Brief a:
Lay out the records as a two-column CSV with the columns field and value. Include everything from the line containing "genus: Polygala" down to the line containing "scientific name: Ratibida columnifera", with one row per line and each entry in its own quoted field, line breaks turned into spaces.

Maybe it was better not to have known

The Golfer is an exserviceman and with the benefit of the internet and many of the ‘friends’ and ‘service association websites’ has over the past 20 years tracked down many of his ‘ friends and colleagues’ he served with over the years.  None of them live in the same cities or even counties and for some the same countries yet they all now keep in touch with each other by long distance and relive times gone by.  In some circles they call it the ‘when we’ club’ in others it’s called ‘swinging the lamp’ – whatever, they are all now old men (don’t tell them that tho’) and enjoy their memories (real or imaginary) of when they were young and fancy free lol

There was one special person that they had never been able to find – none of what I call the ‘cypriot gang’ (they had all served together in Cyprus ) had come across him or even heard anything about him since they finished their time there back in the early ’60s.  That was until earlier this year.

It had almost become like a challenge for The Golfer and a couple of the others who were really friendly with Terry to discover more traces of his family – starting with his name, which wasn’t his actual first name, he was known by his second name.  Thats what happens when family names are passed down – and ones that are now regarded as old fashioned.

Someone thought he came from (was born in) a certain county, another mentioned a brother called x, another remembered mention of a sister called y and so it went.   Over the years they had followed up leads on the free BMD website and then taking pity on them late last year I offered to look on one of the paid sites I use for the family research.

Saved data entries
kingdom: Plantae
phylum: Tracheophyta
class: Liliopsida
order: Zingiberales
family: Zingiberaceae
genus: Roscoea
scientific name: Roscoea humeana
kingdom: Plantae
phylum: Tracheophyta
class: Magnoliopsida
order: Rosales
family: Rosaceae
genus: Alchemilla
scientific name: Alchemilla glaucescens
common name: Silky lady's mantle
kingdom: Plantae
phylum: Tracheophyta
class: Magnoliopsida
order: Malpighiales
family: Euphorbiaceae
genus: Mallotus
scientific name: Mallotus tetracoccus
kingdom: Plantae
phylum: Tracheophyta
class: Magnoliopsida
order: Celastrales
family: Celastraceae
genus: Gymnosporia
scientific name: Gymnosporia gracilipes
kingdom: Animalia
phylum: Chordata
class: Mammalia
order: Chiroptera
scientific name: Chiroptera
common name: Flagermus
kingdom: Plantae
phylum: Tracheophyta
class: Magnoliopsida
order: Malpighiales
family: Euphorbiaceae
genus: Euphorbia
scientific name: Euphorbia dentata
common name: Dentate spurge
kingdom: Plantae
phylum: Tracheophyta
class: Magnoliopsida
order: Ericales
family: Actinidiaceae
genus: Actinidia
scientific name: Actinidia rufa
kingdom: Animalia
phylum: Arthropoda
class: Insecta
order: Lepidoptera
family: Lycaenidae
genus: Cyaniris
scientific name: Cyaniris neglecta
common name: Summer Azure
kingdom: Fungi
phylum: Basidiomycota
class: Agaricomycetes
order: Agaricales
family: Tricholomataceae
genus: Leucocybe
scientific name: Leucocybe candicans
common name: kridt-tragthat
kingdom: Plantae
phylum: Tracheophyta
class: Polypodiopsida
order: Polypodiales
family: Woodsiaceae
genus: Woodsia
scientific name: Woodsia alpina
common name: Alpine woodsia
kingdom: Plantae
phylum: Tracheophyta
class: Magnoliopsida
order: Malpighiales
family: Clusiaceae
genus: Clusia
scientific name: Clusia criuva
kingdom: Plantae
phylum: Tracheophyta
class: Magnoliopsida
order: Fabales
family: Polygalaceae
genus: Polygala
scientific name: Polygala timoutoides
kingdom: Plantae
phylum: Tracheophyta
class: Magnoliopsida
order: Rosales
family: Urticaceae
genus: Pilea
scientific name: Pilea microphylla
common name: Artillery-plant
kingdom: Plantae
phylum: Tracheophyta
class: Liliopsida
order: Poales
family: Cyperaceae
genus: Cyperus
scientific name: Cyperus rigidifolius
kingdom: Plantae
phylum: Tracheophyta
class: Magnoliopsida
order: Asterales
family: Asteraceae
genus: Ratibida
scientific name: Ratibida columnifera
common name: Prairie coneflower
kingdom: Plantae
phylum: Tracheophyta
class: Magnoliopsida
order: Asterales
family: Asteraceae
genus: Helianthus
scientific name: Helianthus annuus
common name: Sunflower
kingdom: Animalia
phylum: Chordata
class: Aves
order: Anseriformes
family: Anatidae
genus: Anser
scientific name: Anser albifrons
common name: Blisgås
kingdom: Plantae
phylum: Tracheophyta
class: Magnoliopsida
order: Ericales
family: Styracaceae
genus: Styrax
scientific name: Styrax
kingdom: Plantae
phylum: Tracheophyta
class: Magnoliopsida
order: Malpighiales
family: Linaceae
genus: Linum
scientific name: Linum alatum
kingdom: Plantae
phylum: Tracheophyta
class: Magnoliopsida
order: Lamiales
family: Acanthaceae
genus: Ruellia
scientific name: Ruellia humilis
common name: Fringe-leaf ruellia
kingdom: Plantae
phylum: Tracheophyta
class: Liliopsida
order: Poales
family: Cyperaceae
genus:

Brief b:
In the text, what does the writer call the group of friends who had all served together in Cyprus?

Solution a:
field,value
"genus:","Polygala"
"scientific name:","Polygala timoutoides"
"kingdom:","Plantae"
"phylum:","Tracheophyta"
"class:","Magnoliopsida"
"order:","Rosales"
"family:","Urticaceae"
"genus:","Pilea"
"scientific name:","Pilea microphylla"
"common name:","Artillery-plant"
"kingdom:","Plantae"
"phylum:","Tracheophyta"
"class:","Liliopsida"
"order:","Poales"
"family:","Cyperaceae"
"genus:","Cyperus"
"scientific name:","Cyperus rigidifolius"
"kingdom:","Plantae"
"phylum:","Tracheophyta"
"class:","Magnoliopsida"
"order:","Asterales"
"family:","Asteraceae"
"genus:","Ratibida"
"scientific name:","Ratibida columnifera"

Solution b:
The "cypriot gang."